▶ _Task statement_
Find how many lines below hold "onTrial", then state that number by itself.

(Data records)

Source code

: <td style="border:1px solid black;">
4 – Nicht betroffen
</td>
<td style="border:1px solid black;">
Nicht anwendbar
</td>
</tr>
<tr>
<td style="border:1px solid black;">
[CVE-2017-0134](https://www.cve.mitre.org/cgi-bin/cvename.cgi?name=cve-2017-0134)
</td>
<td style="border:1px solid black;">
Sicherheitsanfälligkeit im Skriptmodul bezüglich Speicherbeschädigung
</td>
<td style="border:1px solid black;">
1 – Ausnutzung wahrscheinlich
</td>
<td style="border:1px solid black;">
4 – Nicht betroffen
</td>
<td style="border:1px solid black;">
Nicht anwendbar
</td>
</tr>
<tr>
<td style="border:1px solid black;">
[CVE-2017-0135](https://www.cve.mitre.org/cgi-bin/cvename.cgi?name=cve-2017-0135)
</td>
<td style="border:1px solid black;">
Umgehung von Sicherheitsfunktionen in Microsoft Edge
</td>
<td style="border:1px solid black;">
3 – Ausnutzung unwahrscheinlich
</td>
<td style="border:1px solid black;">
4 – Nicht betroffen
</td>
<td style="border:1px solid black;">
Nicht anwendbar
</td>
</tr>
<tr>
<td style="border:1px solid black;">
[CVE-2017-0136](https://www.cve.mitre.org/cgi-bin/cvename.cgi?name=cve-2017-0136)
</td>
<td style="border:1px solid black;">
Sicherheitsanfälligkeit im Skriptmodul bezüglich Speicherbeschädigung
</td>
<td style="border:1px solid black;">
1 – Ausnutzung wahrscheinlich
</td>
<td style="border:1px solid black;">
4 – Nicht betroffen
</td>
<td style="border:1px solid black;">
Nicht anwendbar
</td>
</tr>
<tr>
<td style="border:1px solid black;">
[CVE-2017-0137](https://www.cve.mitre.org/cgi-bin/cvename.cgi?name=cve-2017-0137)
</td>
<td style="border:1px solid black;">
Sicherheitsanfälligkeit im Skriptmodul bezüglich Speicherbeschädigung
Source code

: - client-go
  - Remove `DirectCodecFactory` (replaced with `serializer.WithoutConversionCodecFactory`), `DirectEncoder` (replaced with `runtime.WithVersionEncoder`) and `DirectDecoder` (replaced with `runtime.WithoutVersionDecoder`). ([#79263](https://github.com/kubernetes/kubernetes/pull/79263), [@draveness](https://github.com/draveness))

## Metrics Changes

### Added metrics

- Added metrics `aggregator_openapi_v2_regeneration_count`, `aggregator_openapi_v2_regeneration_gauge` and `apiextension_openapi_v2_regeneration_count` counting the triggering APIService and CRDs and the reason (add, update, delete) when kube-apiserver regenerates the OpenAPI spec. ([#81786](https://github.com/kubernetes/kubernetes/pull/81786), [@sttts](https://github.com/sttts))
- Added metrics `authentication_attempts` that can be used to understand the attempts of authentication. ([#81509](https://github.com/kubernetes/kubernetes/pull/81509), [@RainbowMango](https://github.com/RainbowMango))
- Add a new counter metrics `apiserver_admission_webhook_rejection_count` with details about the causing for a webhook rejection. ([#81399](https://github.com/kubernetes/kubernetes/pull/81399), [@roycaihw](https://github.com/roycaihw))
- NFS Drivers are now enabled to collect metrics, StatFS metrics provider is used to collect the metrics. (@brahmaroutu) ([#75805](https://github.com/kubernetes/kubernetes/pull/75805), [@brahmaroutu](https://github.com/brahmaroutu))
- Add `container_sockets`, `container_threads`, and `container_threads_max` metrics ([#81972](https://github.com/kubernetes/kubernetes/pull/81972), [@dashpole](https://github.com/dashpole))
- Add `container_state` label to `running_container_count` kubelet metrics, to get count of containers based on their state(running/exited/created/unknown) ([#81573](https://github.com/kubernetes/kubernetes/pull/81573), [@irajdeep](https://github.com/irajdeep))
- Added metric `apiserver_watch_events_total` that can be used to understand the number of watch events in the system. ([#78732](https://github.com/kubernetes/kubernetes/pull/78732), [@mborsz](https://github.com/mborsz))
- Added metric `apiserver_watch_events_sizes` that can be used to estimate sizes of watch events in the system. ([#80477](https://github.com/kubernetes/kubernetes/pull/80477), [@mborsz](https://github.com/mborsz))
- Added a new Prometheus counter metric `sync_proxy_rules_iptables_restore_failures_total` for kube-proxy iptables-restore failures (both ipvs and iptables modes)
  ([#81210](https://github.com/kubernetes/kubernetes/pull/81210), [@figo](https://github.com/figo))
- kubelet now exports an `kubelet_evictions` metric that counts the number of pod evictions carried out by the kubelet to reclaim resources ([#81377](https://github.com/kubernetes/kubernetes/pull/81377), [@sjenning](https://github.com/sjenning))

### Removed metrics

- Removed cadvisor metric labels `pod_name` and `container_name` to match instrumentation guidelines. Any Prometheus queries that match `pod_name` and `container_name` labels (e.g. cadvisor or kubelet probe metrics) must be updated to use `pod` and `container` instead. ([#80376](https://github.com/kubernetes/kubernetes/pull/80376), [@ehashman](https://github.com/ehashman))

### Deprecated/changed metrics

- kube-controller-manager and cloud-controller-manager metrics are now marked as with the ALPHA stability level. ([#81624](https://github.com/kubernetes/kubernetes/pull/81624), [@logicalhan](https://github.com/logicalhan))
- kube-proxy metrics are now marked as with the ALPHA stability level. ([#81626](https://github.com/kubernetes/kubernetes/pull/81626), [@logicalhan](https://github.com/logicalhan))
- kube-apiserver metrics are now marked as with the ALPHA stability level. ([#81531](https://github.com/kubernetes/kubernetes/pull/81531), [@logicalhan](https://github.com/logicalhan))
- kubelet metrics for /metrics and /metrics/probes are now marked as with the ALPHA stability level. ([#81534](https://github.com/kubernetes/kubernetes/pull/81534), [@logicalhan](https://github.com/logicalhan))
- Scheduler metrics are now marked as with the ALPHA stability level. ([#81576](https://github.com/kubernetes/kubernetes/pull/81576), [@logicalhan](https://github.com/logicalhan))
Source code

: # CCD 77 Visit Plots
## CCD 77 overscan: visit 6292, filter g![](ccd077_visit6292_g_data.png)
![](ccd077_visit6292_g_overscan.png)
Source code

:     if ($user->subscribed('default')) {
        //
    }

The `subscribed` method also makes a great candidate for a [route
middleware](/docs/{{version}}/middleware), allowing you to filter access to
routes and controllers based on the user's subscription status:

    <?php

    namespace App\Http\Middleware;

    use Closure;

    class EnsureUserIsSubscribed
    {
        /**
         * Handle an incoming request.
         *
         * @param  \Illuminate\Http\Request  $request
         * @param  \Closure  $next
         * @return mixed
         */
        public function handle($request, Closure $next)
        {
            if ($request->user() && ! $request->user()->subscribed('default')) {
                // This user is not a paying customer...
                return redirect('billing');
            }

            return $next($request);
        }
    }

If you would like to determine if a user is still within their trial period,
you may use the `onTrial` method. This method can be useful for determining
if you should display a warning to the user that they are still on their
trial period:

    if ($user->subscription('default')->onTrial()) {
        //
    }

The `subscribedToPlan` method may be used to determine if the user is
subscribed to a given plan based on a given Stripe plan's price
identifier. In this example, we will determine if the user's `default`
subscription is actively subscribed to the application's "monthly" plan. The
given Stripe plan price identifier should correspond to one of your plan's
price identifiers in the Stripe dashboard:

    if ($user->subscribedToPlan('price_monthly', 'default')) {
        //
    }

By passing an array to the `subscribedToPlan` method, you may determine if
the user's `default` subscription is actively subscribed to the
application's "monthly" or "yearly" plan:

▶ _Output of the exercise_
2